Reporting to Cape Canaveral as a McDonnell Aircraft Corp. engineer working on missile projects soon after gaining his American citizenship in 1955, Wendt, who was born and educated in Berlin, became part of the effort to launch the first U.S. astronauts into space.
As pad leader – or "pad führer" as the astronauts came to affectionately call him due to his strong German accent and unwavering rules – Wendt oversaw the spacecraft on the launch pads and all who had access to them to ensure the safety of all those involved.
As he recalled in "The Unbroken Chain," Wendt's memoir released in 2001, "If you came up to the spacecraft, you didn't touch it without my permission. During emergencies, I wouldn't have time to form a committee. I had to make sure I had the authority to make the decision whenever anything became critical."
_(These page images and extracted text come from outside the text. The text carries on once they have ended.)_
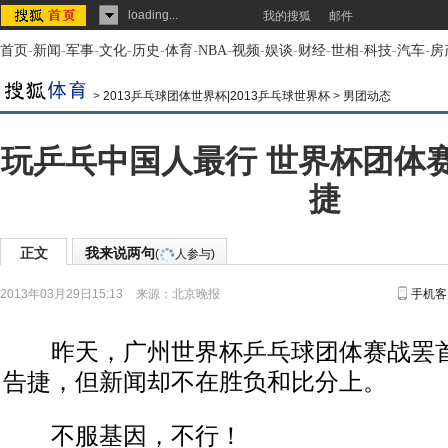
loading...
我的搜狐
邮件
首页
-
新闻
-
军事
-
文化
-
历史
-
体育
-
NBA
-
视频
-
娱谈
-
财经
-
世相
-
科技
-
汽车
-
房
>
2013乒乓球团体世界杯|2013乒乓球世界杯
>
男团动态
玩乒乓中国人最行 世界杯团体
捷
正文
我来说两句
(
人参与)
2013年03月29日15:13
来源：
北京晚报
手机客
昨天，广州世界杯乒乓球团体赛战罢首
告捷，但新闻却不在胜负和比分上。
不服基因，不行！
"Simply put, in an emergency the buck stopped with me," Wendt wrote with his co-author Russell Still.
But when a fire broke out in the Apollo 1 spacecraft on the pad, an emergency that ultimately claimed the lives of three astronauts, Wendt was not there. After serving as the pad leader for the Mercury and Gemini missions, a change in contractors resulted in Wendt being reassigned.